Along the Margins: Marginalized Communities' Ethical Concerns about Social Platforms
Lauren Olson, Emitzá Guzmán, Florian Kunneman
TL;DR
The paper investigates how marginalized communities perceive ethical concerns on social platforms by building a large Reddit-based dataset from 586 subreddits, manually labeling a subset for ethical issues, and training NLP classifiers to auto-detect and categorize these concerns. It finds that discrimination and misrepresentation are the dominant themes, with substantial variation across communities and platforms, and demonstrates that automated methods can identify and classify concerns with competitive accuracy. The work highlights the value of disaggregated, data-driven feedback in guiding more equitable software development and platform governance, while acknowledging limitations in scope and generalizability.
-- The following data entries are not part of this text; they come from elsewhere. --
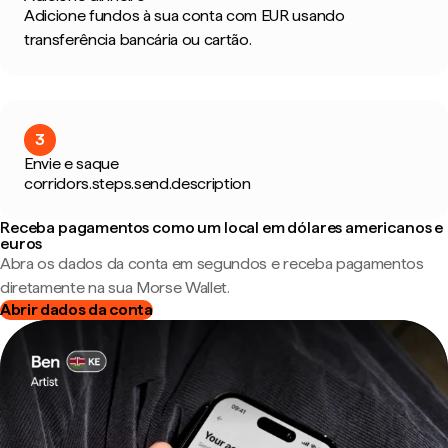
Adicione fundos à sua conta com EUR usando
transferência bancária ou cartão.
3
Envie e saque
corridors.steps.send.description
Receba pagamentos como um local em dólares americanos e
euros
Abra os dados da conta em segundos e receba pagamentos
diretamente na sua Morse Wallet.
Abrir dados da conta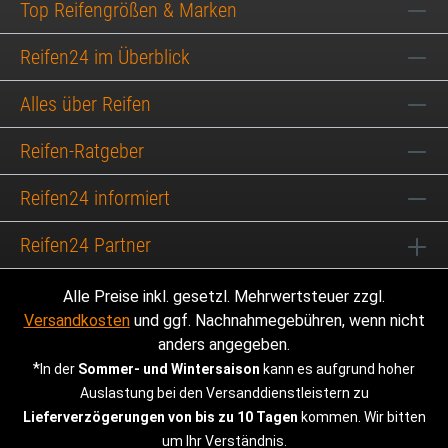
Top Reifengrößen & Marken
Reifen24 im Überblick
Alles über Reifen
Reifen-Ratgeber
Reifen24 informiert
Reifen24 Partner
Alle Preise inkl. gesetzl. Mehrwertsteuer zzgl.
Versandkosten
und ggf. Nachnahmegebühren, wenn nicht
anders angegeben.
*
In der
Sommer- und Wintersaison
kann es aufgrund hoher
Auslastung bei den Versanddienstleistern zu
Lieferverzögerungen von bis zu 10 Tagen
kommen. Wir bitten
um Ihr Verständnis.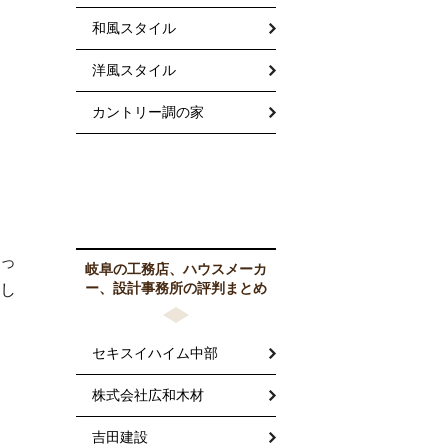
和風スタイル
洋風スタイル
カントリー調の家
っ
岐阜の工務店、ハウスメーカ
ー、設計事務所の評判まとめ
し
セキスイハイム中部
株式会社広和木材
吉田建設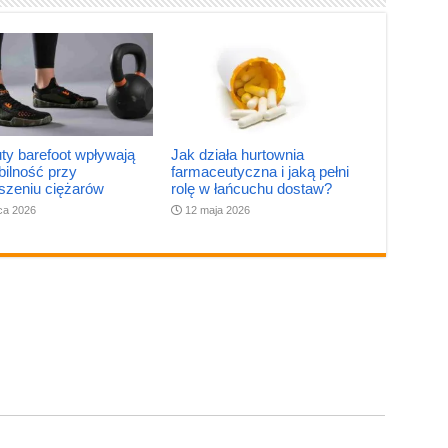
ty barefoot wpływają
Jak działa hurtownia
bilność przy
farmaceutyczna i jaką pełni
szeniu ciężarów
rolę w łańcuchu dostaw?
pca 2026
12 maja 2026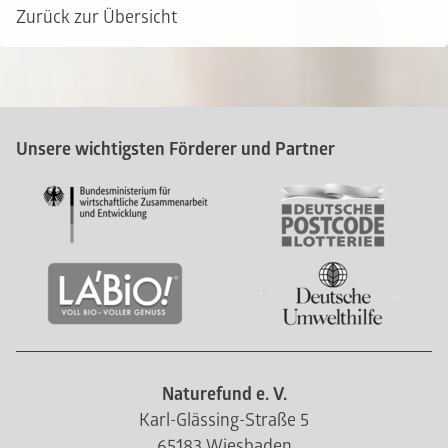
Zurück zur Übersicht
Unsere wichtigsten Förderer und Partner
Naturefund e. V.
Karl-Glässing-Straße 5
65183 Wiesbaden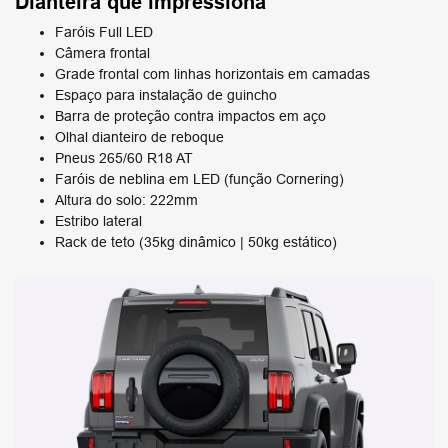
Dianteira que impressiona
Faróis Full LED
Câmera frontal
Grade frontal com linhas horizontais em camadas
Espaço para instalação de guincho
Barra de proteção contra impactos em aço
Olhal dianteiro de reboque
Pneus 265/60 R18 AT
Faróis de neblina em LED (função Cornering)
Altura do solo: 222mm
Estribo lateral
Rack de teto (35kg dinâmico | 50kg estático)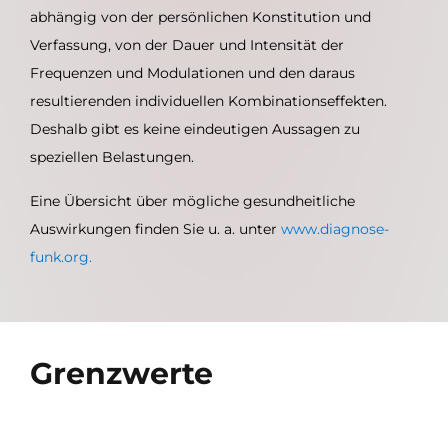
abhängig von der persönlichen Konstitution und
Verfassung, von der Dauer und Intensität der
Frequenzen und Modulationen und den daraus
resultierenden individuellen Kombinationseffekten.
Deshalb gibt es keine eindeutigen Aussagen zu
speziellen Belastungen.
Eine Übersicht über mögliche gesundheitliche
Auswirkungen finden Sie u. a. unter
www.diagnose-
funk.org.
Grenzwerte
Overall, the study provides a scalable framework for surfacing and acting on marginalized users' ethical concerns to inform design justice and responsible platform stewardship.
Abstract
In this paper, we identified marginalized communities' ethical concerns about social platforms. We performed this identification because recent platform malfeasance indicates that software teams prioritize shareholder concerns over user concerns. Additionally, these platform shortcomings often have devastating effects on marginalized populations. We first scraped 586 marginalized communities' subreddits, aggregated a dataset of their social platform mentions and manually annotated mentions of ethical concerns in these data. We subsequently analyzed trends in the manually annotated data and tested the extent to which ethical concerns can be automatically classified by means of natural language processing (NLP). We found that marginalized communities' ethical concerns predominantly revolve around discrimination and misrepresentation, and reveal deficiencies in current software development practices. As such, researchers and developers could use our work to further investigate these concerns and rectify current software flaws.